What is Kernel Density Optimization (KDE)?

[Wikipedia](http://en.wikipedia.org/wiki/%E3%82%AB%E3%83%BC%E3%83%8D%E3%83%AB%E5%AF%86%E5%BA % A6% E6% 8E% A8% E5% AE% 9A) Please refer to it. In some situations (large number of data, following a smooth distribution function, etc.), a histogram can help you get an overview of your data.

Make appropriate data

First, load the required packages and create about 5 bimodal datasets with normal distributions superposed.

import numpy as np
from scipy.stats import gaussian_kde
import matplotlib.pyplot as plt

N = 5

means = np.random.randn(N,2) * 10 + np.array([100, 200])
stdev = np.random.randn(N,2) * 10 + 30
count = np.int64(np.int64(np.random.randn(N,2) * 10000 + 50000))

a = [
    np.hstack([
        np.random.randn(count[i,j]) * stdev[i,j] + means[i,j]
        for j in range(2)])
    for i in range(N)]

Estimate the distribution from the data and draw a graph.
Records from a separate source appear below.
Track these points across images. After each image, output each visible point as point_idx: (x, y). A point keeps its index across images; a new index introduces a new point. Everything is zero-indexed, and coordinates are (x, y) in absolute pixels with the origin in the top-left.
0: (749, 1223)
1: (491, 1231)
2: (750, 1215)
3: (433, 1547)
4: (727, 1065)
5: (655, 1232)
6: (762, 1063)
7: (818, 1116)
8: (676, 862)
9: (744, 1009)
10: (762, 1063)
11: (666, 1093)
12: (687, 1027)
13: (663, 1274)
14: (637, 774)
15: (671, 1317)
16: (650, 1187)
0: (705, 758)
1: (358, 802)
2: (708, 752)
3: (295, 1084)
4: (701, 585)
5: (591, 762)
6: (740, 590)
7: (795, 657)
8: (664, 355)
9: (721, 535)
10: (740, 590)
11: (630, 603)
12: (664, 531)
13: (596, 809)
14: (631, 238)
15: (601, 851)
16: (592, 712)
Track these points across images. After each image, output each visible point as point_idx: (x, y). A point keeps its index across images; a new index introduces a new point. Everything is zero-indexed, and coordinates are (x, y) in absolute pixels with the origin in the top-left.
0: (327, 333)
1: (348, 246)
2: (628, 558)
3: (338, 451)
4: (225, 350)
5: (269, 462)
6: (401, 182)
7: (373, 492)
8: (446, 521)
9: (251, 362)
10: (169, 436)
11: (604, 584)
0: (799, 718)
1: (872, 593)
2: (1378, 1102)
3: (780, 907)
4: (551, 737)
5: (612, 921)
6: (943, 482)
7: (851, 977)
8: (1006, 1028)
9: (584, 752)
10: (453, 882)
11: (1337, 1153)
It is troublesome if there are ridiculous outliers, so the data will be cut at the quantiles from 0.1% to 99.9%. (As an aside, in numpy, percentile (array, x) is specified in the range of 0..100, but in pandas,Series.quantile (x)is specified in 0.1. It is confusing.)

Then pass the data to scipy.stats.gaussian_kde () and it will return the density function estimated by the Gaussian kernel, so you can plot it quickly by combining it with numpy.linspace.

limmin = min(np.percentile(x, 0.1) for x in a)
limmax = max(np.percentile(x, 99.9) for x in a)
ls = np.linspace(limmin, limmax, 100)

for n in range(N):
    x = a[n]
    x = x[(x > limmin)&(x < limmax)]
    kde = gaussian_kde(x)
    plt.plot(ls, kde(ls), label='data %d' % n)

plt.xlim([limmin, limmax])
plt.legend()
plt.title('data distributions')
plt.show()

If you use the resample () method of the kde object, you can generate data for simulation of a distribution close to the measured data. For more information, see Official Documents.

Kernel density estimation in Python

What is Kernel Density Optimization (KDE)?

Make appropriate data

Estimate the distribution from the data and draw a graph.